◆ **PAGE EXTRACT**:

Ticker tape parades no longer exist. Parades only happen when wars definitively end. Now the progress of war is measured by when we turn over responsibilities to local police or army. This means it isn't as easy to recognize veterans returning from war. Sure, when a unit comes back from deployment, families, the United Service Organizations (USO), and various veterans groups are there to welcome the troops. But often those who need to be thanked the most do not return with their units; they come back sooner.
Despite having supported Operation Enduring Freedom twice, combat had remained distant for me-until my recent experience. Prowling the halls of Landstuhl Regional Medical Center in Germany brought me closer to the front lines than any of the "combat missions" that earned me points toward my undeserved Air Medal.
It is one thing to receive and read intelligence briefs about the ongoing operations in theater. It is another to read about these and then look across the room to see the wounded Polish soldier recovering from being shot, or the Romanian truck driver who survived an improvised explosive device. But be sure to speak up, since he can't hear so well anymore. Anyone who doubts the commitment of our allies should keep in mind that although they may be bowing out of the fight, they've done their part. Americans may be bearing the brunt of casualties, but others have borne the ultimate sacrifice as well, and that should not be forgotten.
For Americans who are injured in combat, the first stop is Landstuhl. Here they are stabilized, then flown home on C-17s. Non-Americans get flown to the States too, but they deal with significantly more red tape before they arrive at Walter Reed Army Hospital to be fitted for prosthetics. Regardless of where they come from, the journey home for all wounded warriors is filled with significantly less fanfare.
The first C-17 on which they travel is filled with others like them. Some have obvious injuries, such as missing legs or arms held together with pins. They have to be carried on litters. Others appear fine and can walk themselves on board, until the pressure changes during a descent trigger flashbacks to an IED blast, and it becomes clear that they suffer from a different kind of injury. Only a lucky few have a friend or family member accompanying them. Most take refuge in headphones or books during the long flight. A few make temporary friendships with their fellow travelers.

◆ **SUPPLIED DATA**:
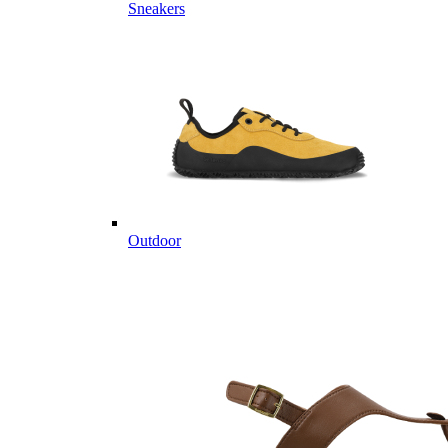
Sneakers
Outdoor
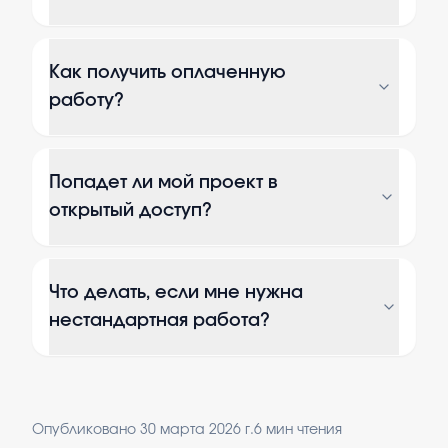
Как получить оплаченную
работу?
Попадет ли мой проект в
открытый доступ?
Что делать, если мне нужна
нестандартная работа?
Опубликовано
30 марта 2026 г.
6
мин чтения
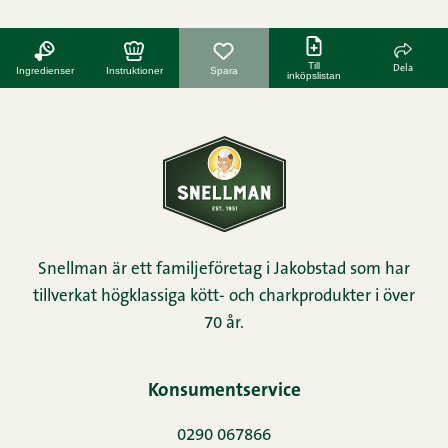
Till
Dela
Ingredienser
Instruktioner
Spara
inköpslistan
Snellman är ett familjeföretag i Jakobstad som har
tillverkat högklassiga kött- och charkprodukter i över
70 år.
Konsumentservice
0290 067866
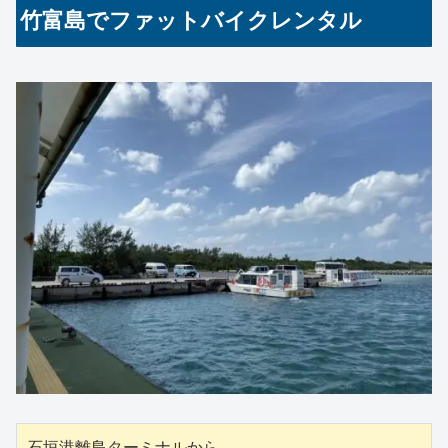
竹富島でファットバイクレンタル
石垣港離島ターミナルから
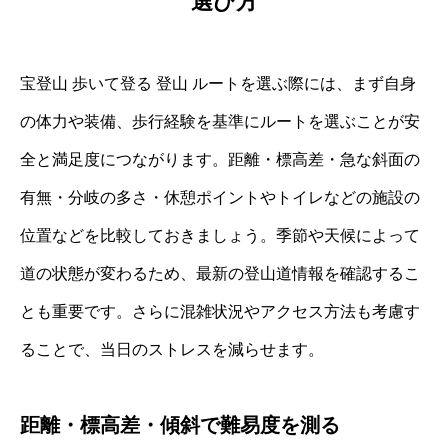
選び方
宝登山 歩いて登る 登山 ルートを選ぶ際には、まず自身
の体力や装備、歩行経験を基準にルートを選ぶことが安
全と満足度につながります。距離・標高差・急な斜面の
有無・分岐の多さ・休憩ポイントやトイレなどの施設の
位置などを比較しておきましょう。季節や天候によって
道の状態が変わるため、最新の登山道情報を確認するこ
とも重要です。さらに混雑状況やアクセス方法も考慮す
ることで、当日のストレスを減らせます。
距離・標高差・傾斜で難易度を測る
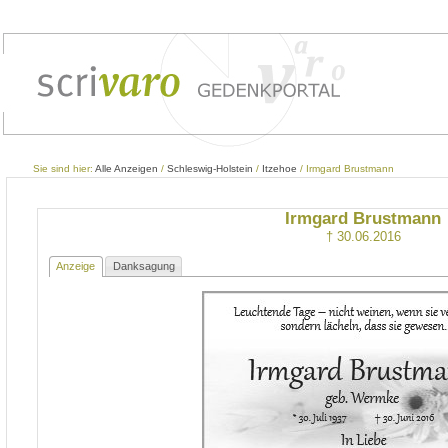
Sie sind hier:
Alle Anzeigen
/
Schleswig-Holstein
/
Itzehoe
/ Irmgard Brustmann
Irmgard Brustmann
† 30.06.2016
Anzeige
Danksagung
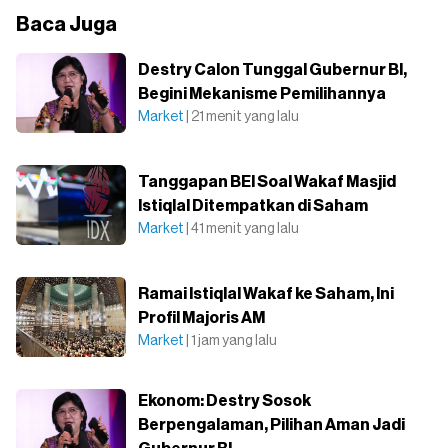
Baca Juga
Destry Calon Tunggal Gubernur BI,
Begini Mekanisme Pemilihannya
Market
| 21 menit yang lalu
Tanggapan BEI Soal Wakaf Masjid
Istiqlal Ditempatkan di Saham
Market
| 41 menit yang lalu
Ramai Istiqlal Wakaf ke Saham, Ini
Profil Majoris AM
Market
| 1 jam yang lalu
Ekonom: Destry Sosok
Berpengalaman, Pilihan Aman Jadi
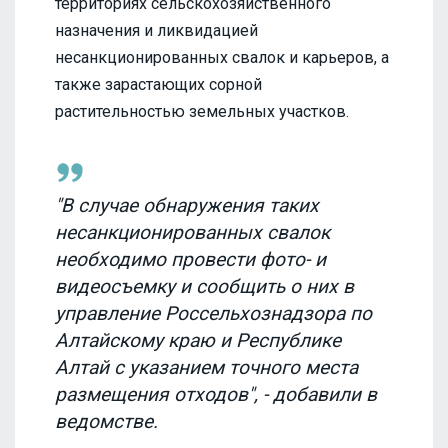
территориях сельскохозяйственного
назначения и ликвидацией
несанкционированных свалок и карьеров, а
также зарастающих сорной
растительностью земельных участков.
"В случае обнаружения таких
несанкционированных свалок
необходимо провести фото- и
видеосъемку и сообщить о них в
управление Россельхознадзора по
Алтайскому краю и Республике
Алтай с указанием точного места
размещения отходов", - добавили в
ведомстве.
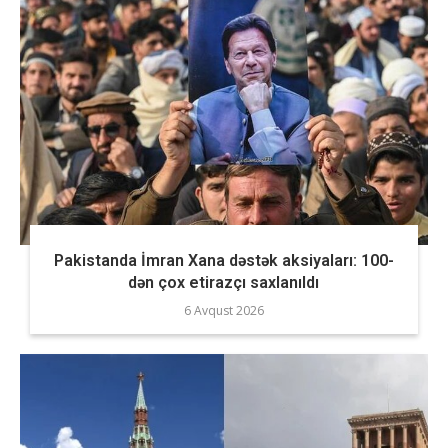
Pakistanda İmran Xana dəstək aksiyaları: 100-
dən çox etirazçı saxlanıldı
6 Avqust 2026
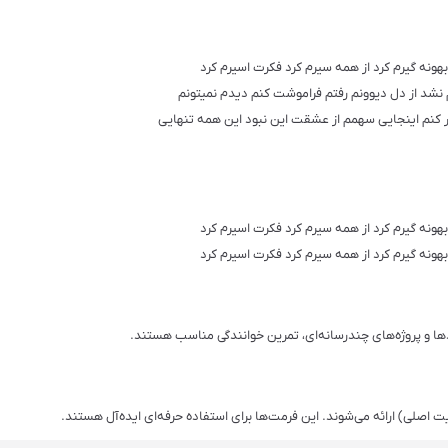
 بهونه گیرم کرد از همه سیرم کرد فکرت اسیرم کرد
د از دل دیوونم رفتم فراموشت کنم دیدم نمیتونم
کنم اینجایی سهمم از عشقت این نبود این همه تنهایی
 بهونه گیرم کرد از همه سیرم کرد فکرت اسیرم کرد
 بهونه گیرم کرد از همه سیرم کرد فکرت اسیرم کرد
دها و پروژه‌های چندرسانه‌ای، تمرین خوانندگی مناسب هستند.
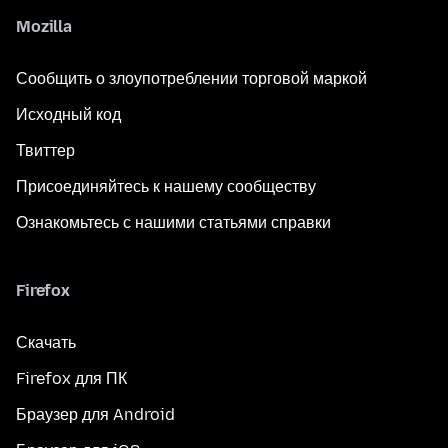
Mozilla
Сообщить о злоупотреблении торговой маркой
Исходный код
Твиттер
Присоединяйтесь к нашему сообществу
Ознакомьтесь с нашими статьями справки
Firefox
Скачать
Firefox для ПК
Браузер для Android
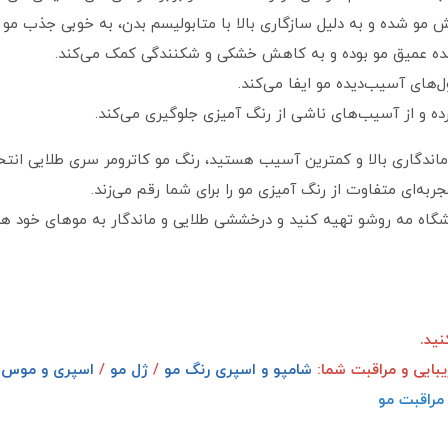
و شده و به دلیل سازگاری بالا با متابولیسم بدن، به خوبی جذب مو 
نده عمیق مو بوده و به کاهش خشکی و شکنندگی کمک می‌کند.
‌های آسیب‌دیده مو ایفا می‌کند.
رده و از آسیب‌های ناشی از رنگ آمیزی جلوگیری می‌کند.
، ماندگاری بالا و کمترین آسیب هستید، رنگ مو کاترومر سری طلایی انت
به‌ای متفاوت از رنگ آمیزی مو را برای شما رقم می‌زند.
وشگاه مه روشو تهیه کنید و درخششی طلایی و ماندگار به موهای خود ه
ید.
یبایی و مراقبت شما:
شامپو و اسپری رنگ مو
/
ژل مو
/
اسپری و موس 
مراقبت مو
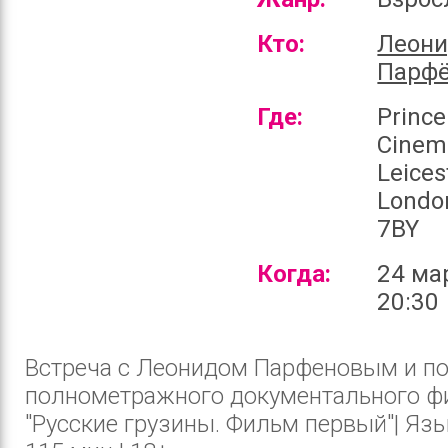
Кто:
Леон
Парф
Где:
Prince
Cinem
Leices
Londo
7BY
Когда:
24 ма
20:30
Встреча с Леонидом Парфеновым и п
полнометражного документального ф
"Русские грузины. Фильм первый"| Язык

◆ **QUESTIONS TO ANSWER**:
A – Return the portion of the Landstuhl essay between "For Americans who" and "significantly less fanfare.", inclusive, copied word for word.
B – Supply the next part of the Landstuhl essay, continuing on from its final sentence.

◆ **PER-TASK OUTPUTS**:
A –
For Americans who are injured in combat, the first stop is Landstuhl. Here they are stabilized, then flown home on C-17s. Non-Americans get flown to the States too, but they deal with significantly more red tape before they arrive at Walter Reed Army Hospital to be fitted for prosthetics. Regardless of where they come from, the journey home for all wounded warriors is filled with significantly less fanfare.

B –
Upon arrival in the United States, half the passengers are taken to Walter Reed or Bethesda, where they remain until they are healthy enough to travel the rest of the way home. The others are treated to an overnight stay at an aeromedical staging facility. Here the USO has set up a small place for them to watch TV, play video games, call home, use the Internet, and so on. American Red Cross volunteers remain for a couple of hours to make sure everyone has eaten and received any needed assistance.
Then the facility begins to quiet down. Most patients are tired from the journey and time-zone change. By early next morning everyone is awake again, because they haven't yet adjusted to the time change. Soon the remaining patients are on planes taking them to various parts of the country. When they arrive at their final destination or a stop in between, only a few people remain from the original flight. They arrive at a military medical facility with little notice. A few representatives from the local veterans' organization might be there, to thank them for their service and hand them some baked goods or blankets. Eventually they find their way home to friends or family, or perhaps to no one.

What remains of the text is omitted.